• **Your assignment**
If a record holds a picture, drop the picture and repeat everything else word for word.

=====

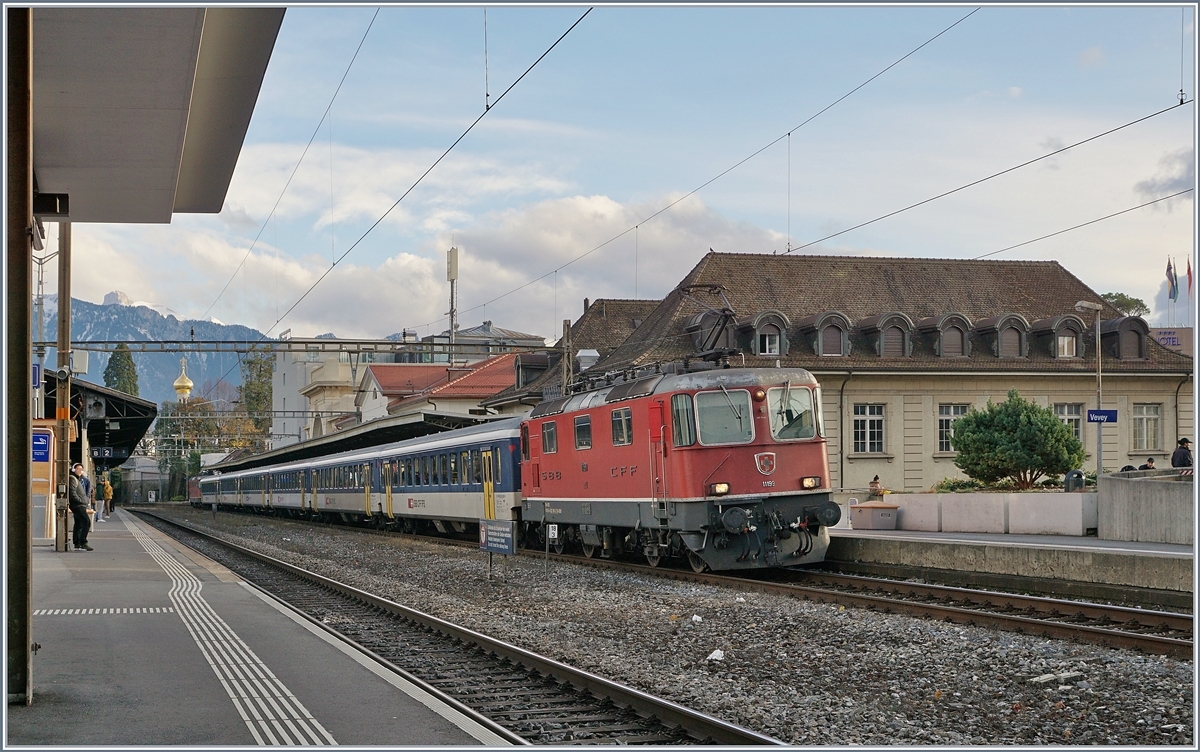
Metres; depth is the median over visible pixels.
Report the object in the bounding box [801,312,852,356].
dormer window
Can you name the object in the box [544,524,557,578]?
sign
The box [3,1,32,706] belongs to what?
canopy post
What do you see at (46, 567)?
station platform
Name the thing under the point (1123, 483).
concrete wall
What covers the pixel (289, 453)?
platform canopy
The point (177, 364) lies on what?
mountain
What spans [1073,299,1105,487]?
lamp post
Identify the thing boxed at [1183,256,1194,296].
flag
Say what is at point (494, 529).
information sign
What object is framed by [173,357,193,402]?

=====

• **Result below**
Metres; depth is the median over visible pixels.
Report the object in the bounding box [801,312,852,356].
dormer window
Can you name the object in the box [544,524,557,578]?
sign
The box [3,1,32,706] belongs to what?
canopy post
What do you see at (46, 567)?
station platform
Name the thing under the point (1123, 483).
concrete wall
What covers the pixel (289, 453)?
platform canopy
The point (177, 364) lies on what?
mountain
What spans [1073,299,1105,487]?
lamp post
Identify the thing boxed at [1183,256,1194,296].
flag
Say what is at point (494, 529).
information sign
What object is framed by [173,357,193,402]?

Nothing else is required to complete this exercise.